Once the winds die down, it’s good winter gardening weather with plenty to do:

* Prune, prune, prune. Now is the time to cut back most deciduous trees and shrubs. The exceptions are spring-flowering shrubs such as lilacs.

* Now is the time to prune fruit trees. (The exceptions are apricot and cherry trees, which are susceptible to a fungus that causes dieback. Save them until summer.) Clean up leaves and debris around the trees to prevent the spread of disease.

* Prune roses, even if they’re still trying to bloom. Strip off any remaining leaves, so the bush will be able to put out new growth in early spring.

* Clean up leaves and debris around your newly pruned roses and shrubs. Put down fresh mulch or bark to keep roots cozy.

* After the wind stops, apply horticultural oil to fruit trees to control scale, mites and aphids. Oils need 24 hours of dry weather after application to be effective.

* This is also the time to spray a copper-based fungicide to peach and nectarine trees to fight leaf curl. (The safest effective fungicides available for backyard trees are copper soap -- aka copper octanoate -- or copper ammonium, a fixed copper fungicide. Apply either of these copper products with 1% horticultural oil to increase effectiveness.)

* When forced bulbs sprout, move them to a cool, bright window. Give them a quarter turn each day so the stems will grow straight.

* Browse through seed catalogs and start making plans for spring and summer.

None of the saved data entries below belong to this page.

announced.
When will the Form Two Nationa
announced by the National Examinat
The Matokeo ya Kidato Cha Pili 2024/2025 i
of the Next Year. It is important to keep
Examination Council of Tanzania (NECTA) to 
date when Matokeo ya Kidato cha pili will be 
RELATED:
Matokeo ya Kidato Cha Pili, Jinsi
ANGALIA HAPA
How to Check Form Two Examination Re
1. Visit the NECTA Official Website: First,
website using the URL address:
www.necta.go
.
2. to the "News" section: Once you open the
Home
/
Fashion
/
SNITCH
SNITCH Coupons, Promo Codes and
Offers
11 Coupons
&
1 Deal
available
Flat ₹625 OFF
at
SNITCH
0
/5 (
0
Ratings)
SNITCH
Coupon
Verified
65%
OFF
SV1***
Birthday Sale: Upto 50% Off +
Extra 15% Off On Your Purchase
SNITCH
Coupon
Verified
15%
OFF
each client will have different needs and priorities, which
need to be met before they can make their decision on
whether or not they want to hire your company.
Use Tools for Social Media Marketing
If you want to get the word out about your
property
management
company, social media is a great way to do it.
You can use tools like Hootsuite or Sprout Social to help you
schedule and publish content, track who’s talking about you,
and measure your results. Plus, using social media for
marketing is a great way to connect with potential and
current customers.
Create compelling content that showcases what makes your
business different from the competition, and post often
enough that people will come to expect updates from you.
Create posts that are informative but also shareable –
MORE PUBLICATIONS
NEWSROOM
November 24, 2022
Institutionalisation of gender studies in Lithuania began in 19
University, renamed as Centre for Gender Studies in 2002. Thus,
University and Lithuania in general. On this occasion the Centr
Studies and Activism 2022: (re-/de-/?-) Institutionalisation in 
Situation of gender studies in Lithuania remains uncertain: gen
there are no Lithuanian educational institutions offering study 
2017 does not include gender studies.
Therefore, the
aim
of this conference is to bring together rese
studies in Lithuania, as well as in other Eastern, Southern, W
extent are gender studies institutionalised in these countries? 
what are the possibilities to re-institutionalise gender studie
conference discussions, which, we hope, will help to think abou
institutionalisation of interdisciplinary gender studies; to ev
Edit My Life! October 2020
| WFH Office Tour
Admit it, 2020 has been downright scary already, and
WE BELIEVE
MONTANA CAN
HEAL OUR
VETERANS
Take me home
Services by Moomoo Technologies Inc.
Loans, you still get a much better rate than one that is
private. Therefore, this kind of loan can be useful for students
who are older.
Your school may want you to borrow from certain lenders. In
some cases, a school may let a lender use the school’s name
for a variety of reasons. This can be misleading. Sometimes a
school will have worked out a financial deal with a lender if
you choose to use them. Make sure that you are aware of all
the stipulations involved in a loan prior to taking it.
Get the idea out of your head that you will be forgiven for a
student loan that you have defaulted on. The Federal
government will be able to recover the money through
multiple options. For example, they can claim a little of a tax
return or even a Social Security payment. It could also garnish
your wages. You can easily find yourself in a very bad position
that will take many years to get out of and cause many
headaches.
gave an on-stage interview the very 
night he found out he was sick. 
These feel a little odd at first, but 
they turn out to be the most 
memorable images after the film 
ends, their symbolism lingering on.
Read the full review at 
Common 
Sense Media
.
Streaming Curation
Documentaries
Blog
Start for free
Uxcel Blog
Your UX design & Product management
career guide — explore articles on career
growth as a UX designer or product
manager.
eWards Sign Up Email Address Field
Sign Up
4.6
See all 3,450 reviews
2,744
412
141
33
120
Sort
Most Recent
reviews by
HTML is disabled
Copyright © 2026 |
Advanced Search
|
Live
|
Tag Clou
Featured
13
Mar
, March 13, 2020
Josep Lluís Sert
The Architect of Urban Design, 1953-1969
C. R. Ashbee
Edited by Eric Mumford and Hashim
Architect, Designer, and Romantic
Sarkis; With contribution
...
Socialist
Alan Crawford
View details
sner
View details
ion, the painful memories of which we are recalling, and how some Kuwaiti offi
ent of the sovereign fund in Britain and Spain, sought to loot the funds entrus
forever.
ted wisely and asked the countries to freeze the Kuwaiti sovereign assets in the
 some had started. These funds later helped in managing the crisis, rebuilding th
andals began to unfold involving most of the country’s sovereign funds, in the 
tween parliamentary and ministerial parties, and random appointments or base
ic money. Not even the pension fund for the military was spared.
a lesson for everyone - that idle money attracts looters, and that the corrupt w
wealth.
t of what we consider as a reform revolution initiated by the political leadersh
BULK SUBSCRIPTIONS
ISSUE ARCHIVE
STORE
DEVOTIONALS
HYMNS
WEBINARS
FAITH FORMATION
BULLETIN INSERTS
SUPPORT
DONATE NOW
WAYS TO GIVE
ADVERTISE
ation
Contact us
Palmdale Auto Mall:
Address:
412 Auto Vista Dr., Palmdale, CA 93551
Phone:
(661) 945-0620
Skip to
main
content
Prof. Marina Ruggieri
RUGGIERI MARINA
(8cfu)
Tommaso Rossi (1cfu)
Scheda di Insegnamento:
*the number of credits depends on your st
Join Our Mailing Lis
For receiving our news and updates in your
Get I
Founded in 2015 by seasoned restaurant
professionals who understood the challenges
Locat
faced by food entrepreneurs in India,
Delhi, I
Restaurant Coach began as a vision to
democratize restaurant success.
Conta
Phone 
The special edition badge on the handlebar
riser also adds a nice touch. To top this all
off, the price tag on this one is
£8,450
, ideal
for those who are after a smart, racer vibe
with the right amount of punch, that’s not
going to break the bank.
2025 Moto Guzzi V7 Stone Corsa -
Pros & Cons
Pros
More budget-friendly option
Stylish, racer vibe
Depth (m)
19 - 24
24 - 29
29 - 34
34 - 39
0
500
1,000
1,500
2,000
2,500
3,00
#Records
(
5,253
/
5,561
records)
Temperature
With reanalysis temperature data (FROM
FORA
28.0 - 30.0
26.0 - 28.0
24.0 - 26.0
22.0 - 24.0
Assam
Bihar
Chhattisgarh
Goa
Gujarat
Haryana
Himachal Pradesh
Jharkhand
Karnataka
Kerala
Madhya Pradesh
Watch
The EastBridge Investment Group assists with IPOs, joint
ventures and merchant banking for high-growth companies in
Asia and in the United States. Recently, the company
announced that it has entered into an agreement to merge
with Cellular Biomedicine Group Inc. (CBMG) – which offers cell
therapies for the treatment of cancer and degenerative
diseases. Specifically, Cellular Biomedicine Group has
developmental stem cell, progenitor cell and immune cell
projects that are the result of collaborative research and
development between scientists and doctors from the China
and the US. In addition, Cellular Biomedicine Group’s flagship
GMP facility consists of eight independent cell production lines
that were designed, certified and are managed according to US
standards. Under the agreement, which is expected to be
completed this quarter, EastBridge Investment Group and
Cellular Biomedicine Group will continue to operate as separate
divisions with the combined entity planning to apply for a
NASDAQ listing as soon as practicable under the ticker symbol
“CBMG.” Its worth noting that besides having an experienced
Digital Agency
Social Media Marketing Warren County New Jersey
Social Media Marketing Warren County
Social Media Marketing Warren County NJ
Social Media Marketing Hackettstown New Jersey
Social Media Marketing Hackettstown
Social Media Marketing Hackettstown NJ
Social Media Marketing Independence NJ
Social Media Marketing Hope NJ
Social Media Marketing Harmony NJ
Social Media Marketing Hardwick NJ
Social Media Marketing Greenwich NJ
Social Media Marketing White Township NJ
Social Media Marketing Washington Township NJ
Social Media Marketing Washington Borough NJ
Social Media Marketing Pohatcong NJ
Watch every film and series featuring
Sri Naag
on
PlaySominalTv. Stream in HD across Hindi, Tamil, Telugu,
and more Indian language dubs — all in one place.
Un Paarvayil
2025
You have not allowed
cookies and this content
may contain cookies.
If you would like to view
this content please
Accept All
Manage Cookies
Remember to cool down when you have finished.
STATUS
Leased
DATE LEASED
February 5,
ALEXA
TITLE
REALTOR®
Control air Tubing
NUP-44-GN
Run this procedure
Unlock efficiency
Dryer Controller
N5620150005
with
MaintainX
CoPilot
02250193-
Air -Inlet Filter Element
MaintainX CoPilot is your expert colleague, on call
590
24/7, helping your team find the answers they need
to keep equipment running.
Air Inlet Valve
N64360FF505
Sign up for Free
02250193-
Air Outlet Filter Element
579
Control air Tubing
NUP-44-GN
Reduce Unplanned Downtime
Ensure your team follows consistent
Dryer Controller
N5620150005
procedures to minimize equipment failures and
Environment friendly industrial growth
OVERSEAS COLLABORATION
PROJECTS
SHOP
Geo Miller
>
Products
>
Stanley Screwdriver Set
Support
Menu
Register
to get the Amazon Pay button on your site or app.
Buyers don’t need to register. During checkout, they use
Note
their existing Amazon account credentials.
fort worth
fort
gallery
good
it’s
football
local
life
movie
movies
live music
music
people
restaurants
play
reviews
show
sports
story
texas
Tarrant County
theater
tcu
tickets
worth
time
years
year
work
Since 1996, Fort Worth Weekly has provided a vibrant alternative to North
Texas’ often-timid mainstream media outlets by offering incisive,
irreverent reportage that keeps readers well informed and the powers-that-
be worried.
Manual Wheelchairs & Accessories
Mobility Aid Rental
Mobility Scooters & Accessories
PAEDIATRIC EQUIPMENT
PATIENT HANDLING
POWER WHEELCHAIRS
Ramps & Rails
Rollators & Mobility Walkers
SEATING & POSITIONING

* Divide daylilies, Shasta daisies and other perennials.

* Cut back and divide chrysanthemums.

* Plant bare-root roses, trees and shrubs.

* Transplant pansies, violas, calendulas, English daisies, snapdragons and fairy primroses.

* In the vegetable garden, plant fava beans, head lettuce, mustard, onion sets, radicchio and radishes.

* Plant bare-root asparagus and root divisions of rhubarb.

* In the bulb department, plant callas, anemones, ranunculus and gladioli for bloom from late spring into summer.

* Plant blooming azaleas, camellias and rhododendrons. If you’re shopping for these beautiful landscape plants, you can now find them in full flower at local nurseries.